Кирилл сунул газету в низ кабины и услышал, как у него бьется сердце.

«Да, все ясно, — сказал он себе. — Вот сейчас она скажет о том, как она жалела меня и как это плохо»… — Он некоторое время сидел молча, бездвижно, ничего не видя, и снова принялся читать.

«Я обращаюсь ко всем женщинам, — говорит Стеша. — Конечно, жена должна быть матерью, быть тем человеком, который должен создавать и семейный уют. Но ведь для этого вовсе не надо уходить от общественной работы. Для этого надо сочетать семейные дела с делами общественными и работать в обществе наравне с мужчинами. Нам, советским женщинам, такие права даны, а женщины других стран о таких правах только еще мечтают».

«Как она выросла», — подумал Кирилл и облегченно вздохнул, ибо упрек, брошенный в этих словах и ему, Кириллу, был не настолько сильным ударом, чтобы сбить его с ног, наоборот, в этих словах Кирилл увидел настоящую Стешу, ту Стешу, которая много поняла за это время. И он оторвался от газеты и посмотрел кругом.
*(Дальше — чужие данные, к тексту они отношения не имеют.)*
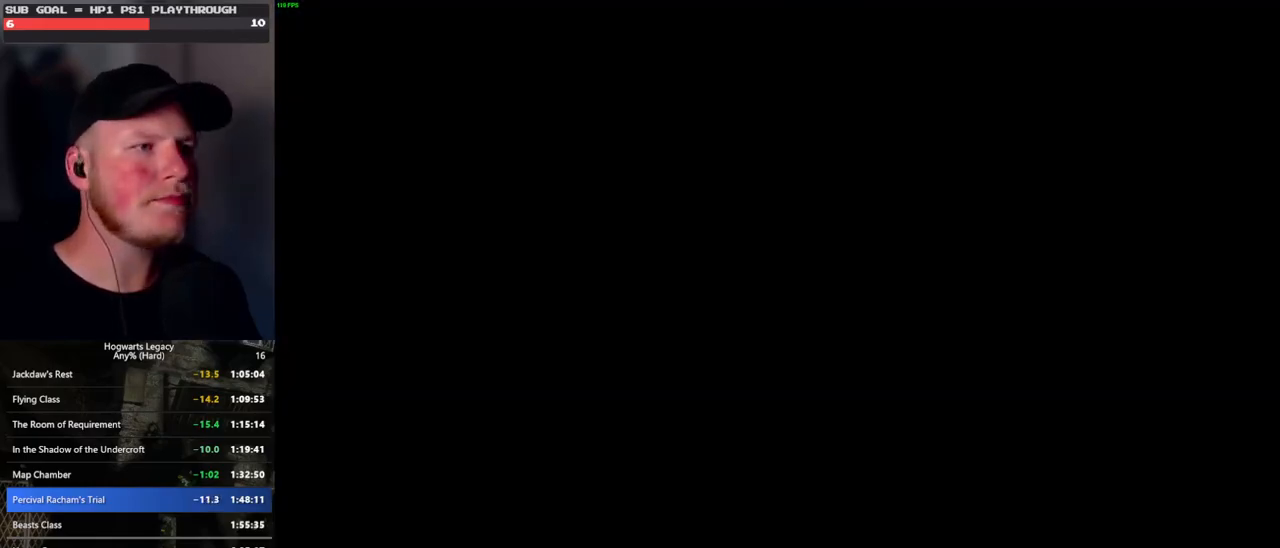
{"keys": ["w"], "mouse": [], "events": [[317, "w", "up"], [417, "w", "down"]]}
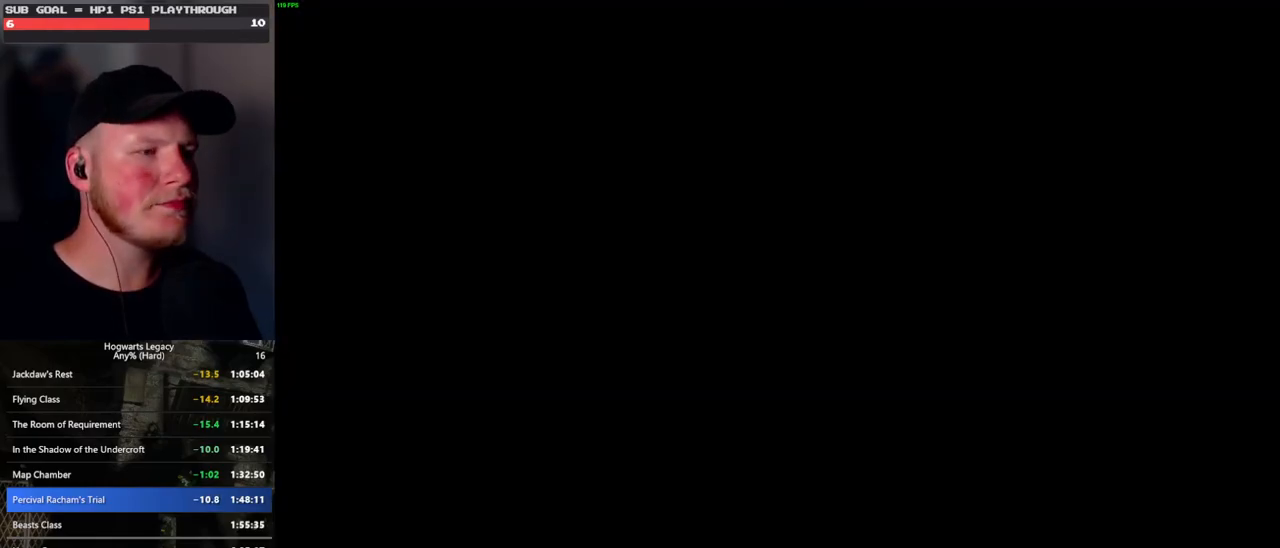
{"keys": ["q"], "mouse": ["wheel"], "events": [[33, "w", "up"], [183, "q", "down"], [317, "mouse_wheel", "down"], [383, "mouse_wheel", "up"], [383, "q", "up"], [417, "mouse_wheel", "down"], [450, "mouse_wheel", "up"], [450, "q", "down"], [500, "mouse_wheel", "down"]]}
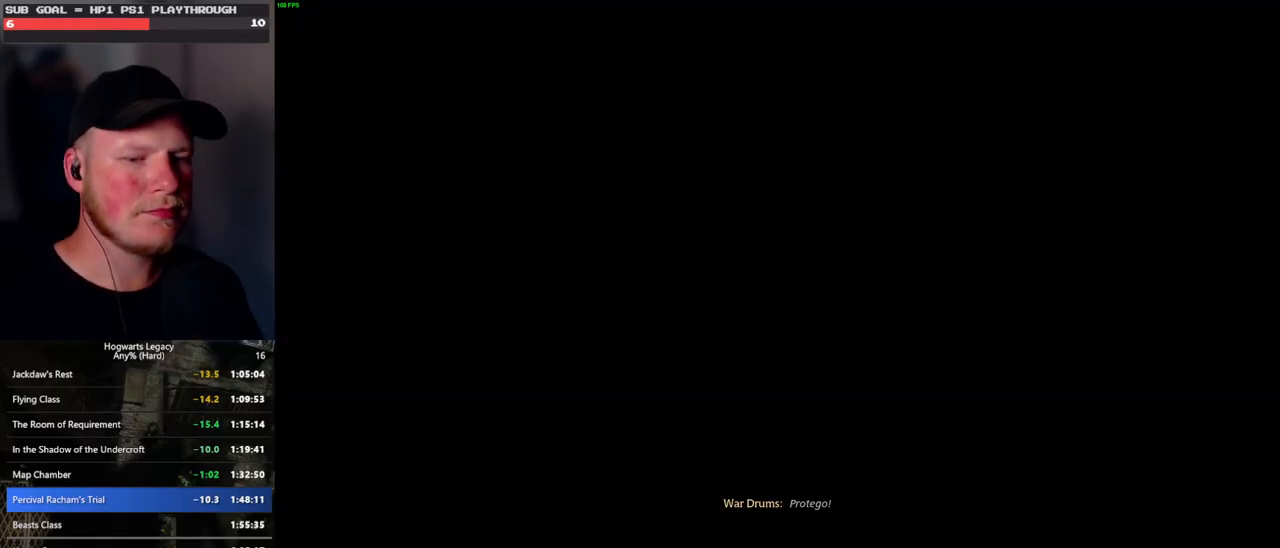
{"keys": ["q"], "mouse": ["wheel"], "events": [[100, "q", "up"], [133, "mouse_wheel", "up"], [133, "q", "down"], [150, "mouse_wheel", "down"], [267, "mouse_wheel", "up"], [267, "q", "up"], [350, "q", "down"], [383, "space", "down"], [450, "space", "up"], [500, "mouse_wheel", "down"]]}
Солнце выкатилось из-за гор. Оно скрывалось в перистых облаках, похожих на сетку, и сверху кидало на землю свои трепетные лучи. Лучи походили на длинные ресницы, и казалось — солнце, чего-то смущаясь, прикрыло глаза.

«Как у Стешки… ресницы», — подумал Кирилл и, не отрываясь, смотрел на солнце, на горы, на поля.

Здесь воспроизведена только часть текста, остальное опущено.